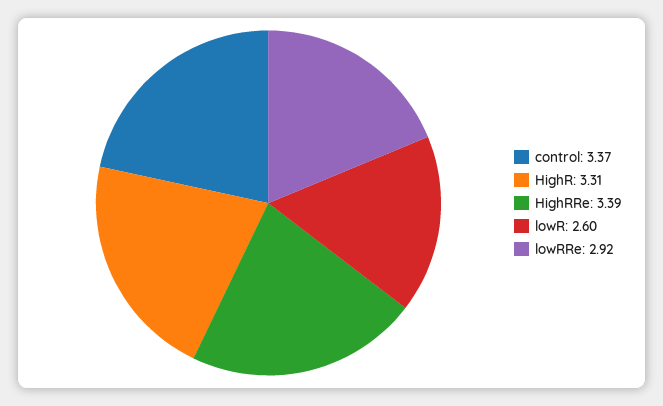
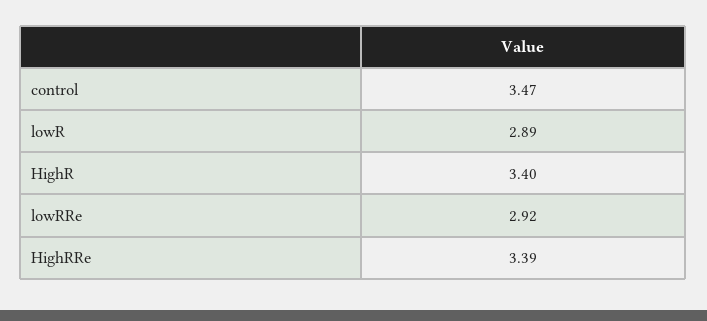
  {
-   "control": 3.37,
+   "control": 3.47,
-   "HighR": 3.31,
+   "HighR": 3.4,
    "HighRRe": 3.39,
-   "lowR": 2.6,
+   "lowR": 2.89,
    "lowRRe": 2.92
  }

-*-

= The task =
Output the entries above verbatim, with no picture included.

= Solution to this problem =
  {
-   "control": 3.37,
+   "control": 3.47,
-   "HighR": 3.31,
+   "HighR": 3.4,
    "HighRRe": 3.39,
-   "lowR": 2.6,
+   "lowR": 2.89,
    "lowRRe": 2.92
  }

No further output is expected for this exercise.